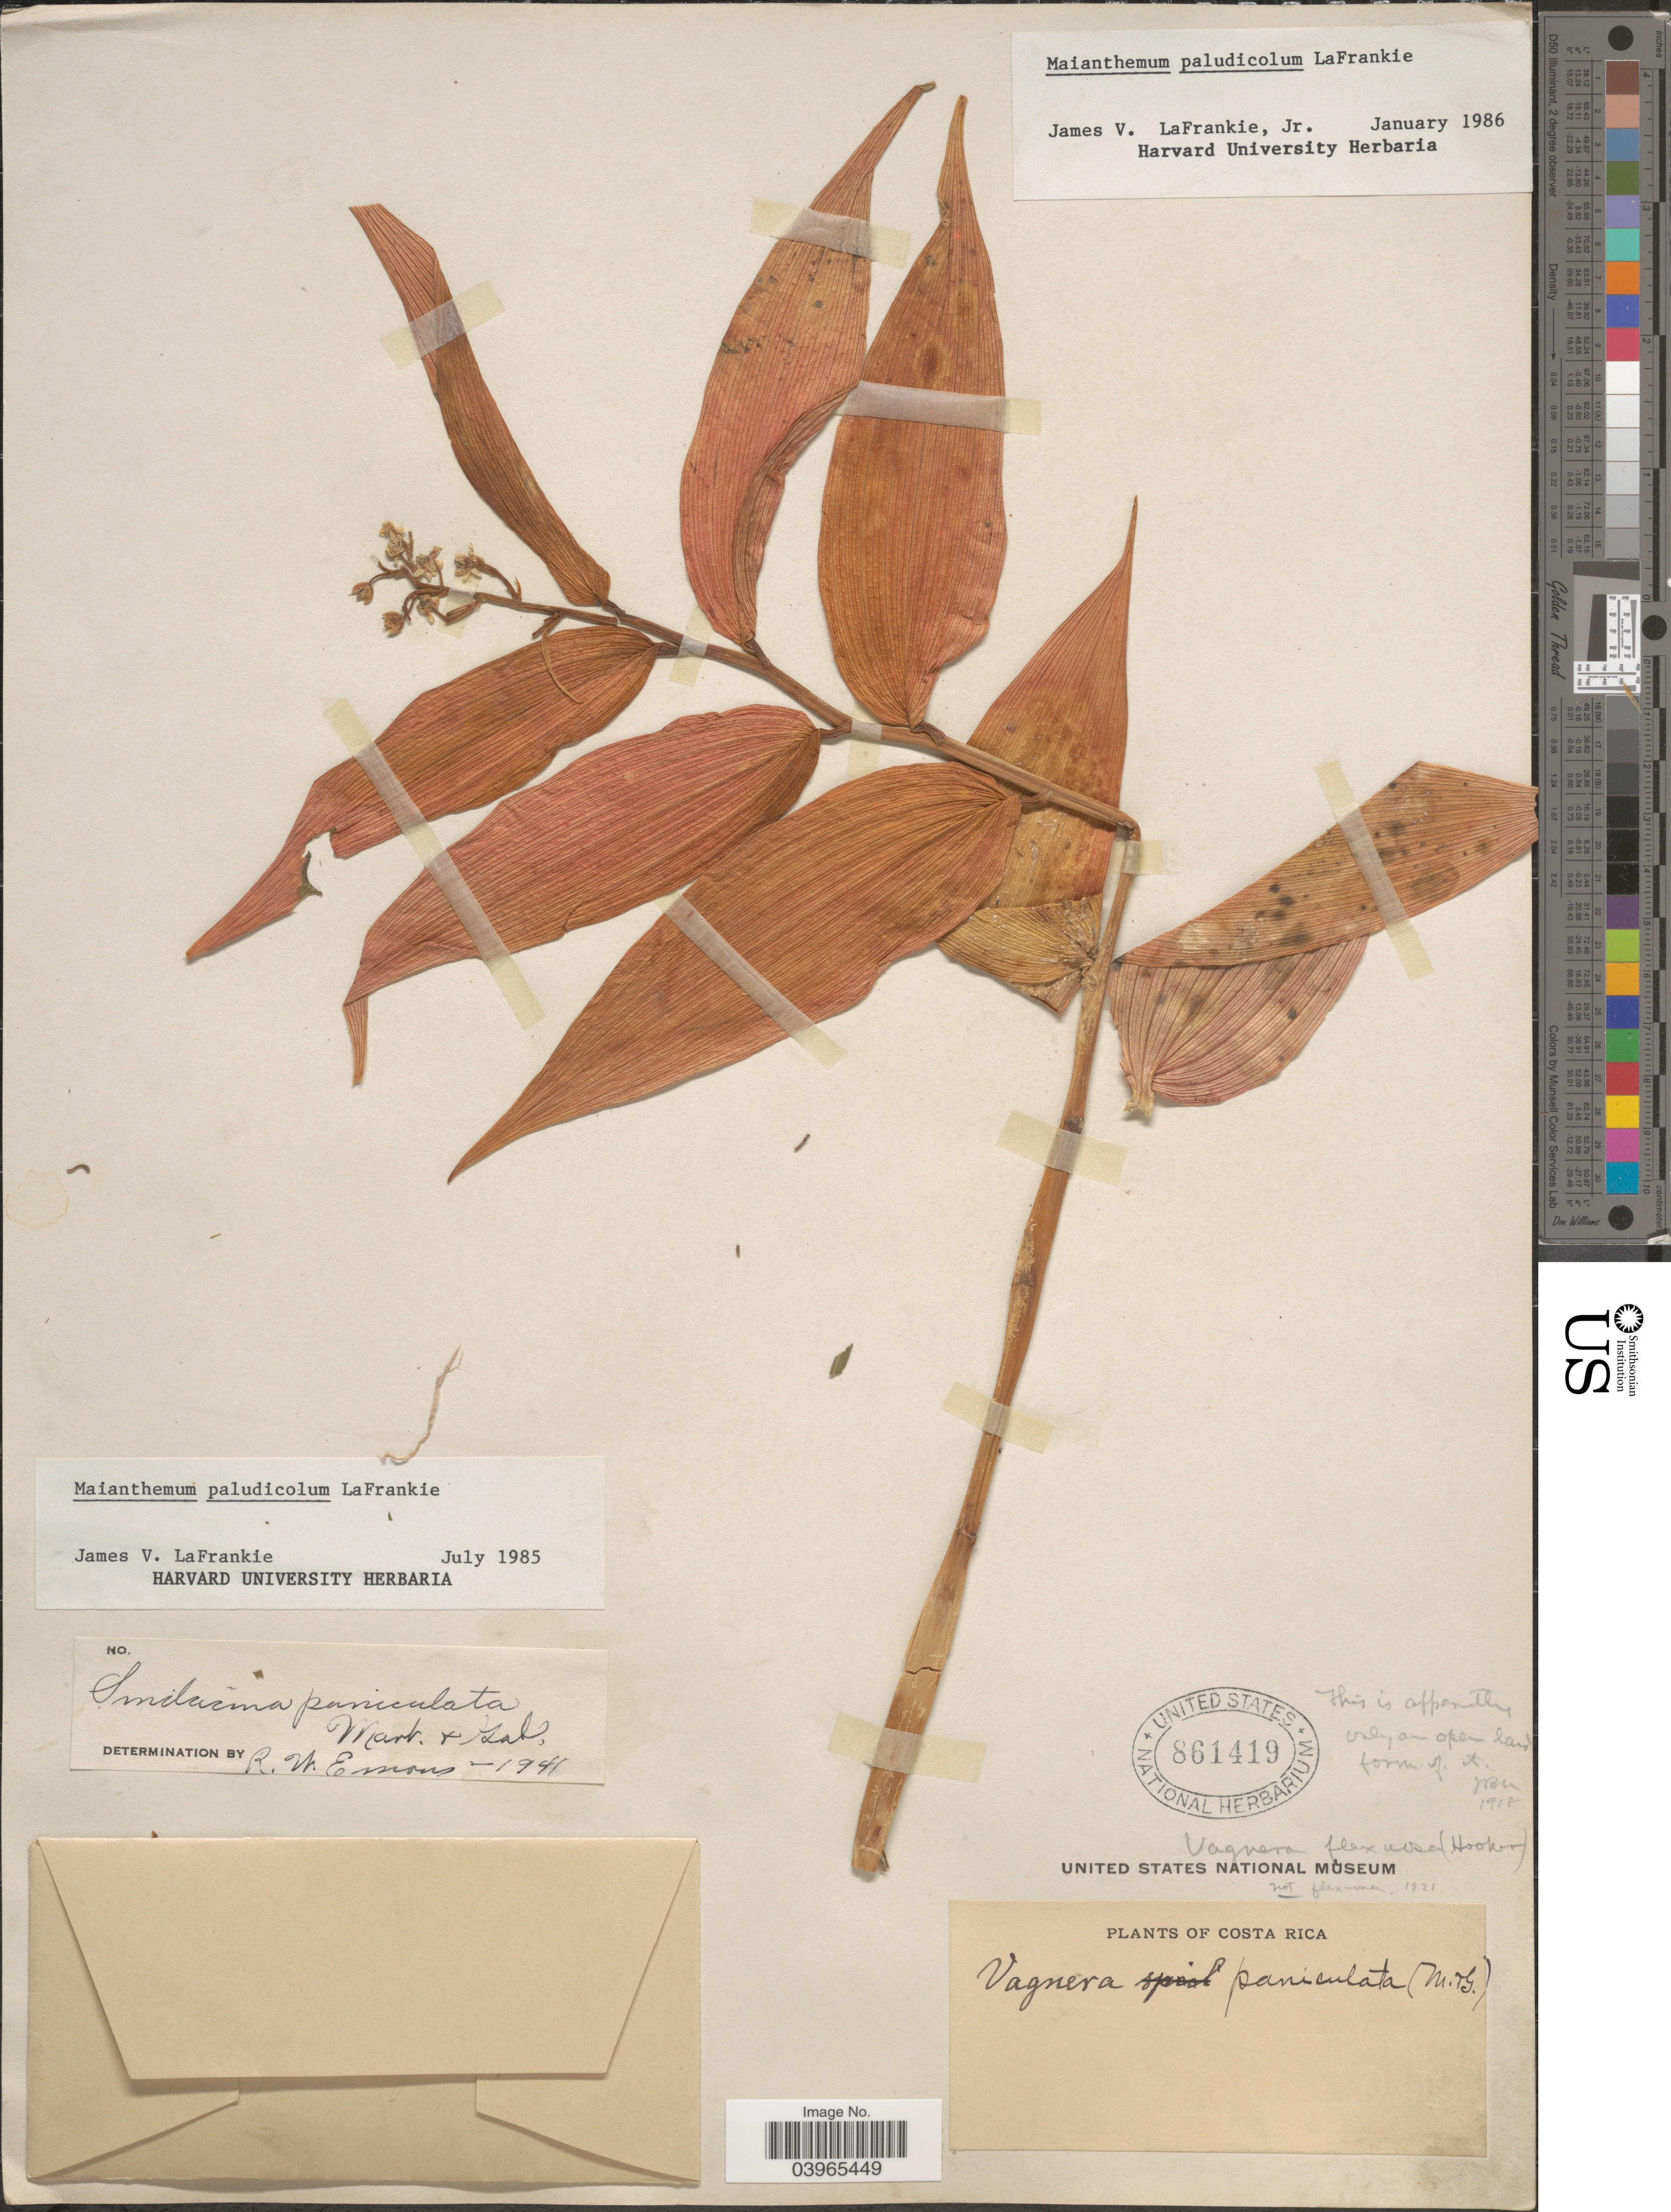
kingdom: Plantae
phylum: Tracheophyta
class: Liliopsida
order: Asparagales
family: Asparagaceae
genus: Maianthemum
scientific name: Maianthemum paludicola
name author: LaFrankie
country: Costa Rica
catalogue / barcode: US 861419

_ _ _ _ _ _ _

- **Exercise brief**:
Reproduce every line of the entries above verbatim, omitting the pictures.

- **Answer to this exercise**:
kingdom: Plantae
phylum: Tracheophyta
class: Liliopsida
order: Asparagales
family: Asparagaceae
genus: Maianthemum
scientific name: Maianthemum paludicola
name author: LaFrankie
country: Costa Rica
catalogue / barcode: US 861419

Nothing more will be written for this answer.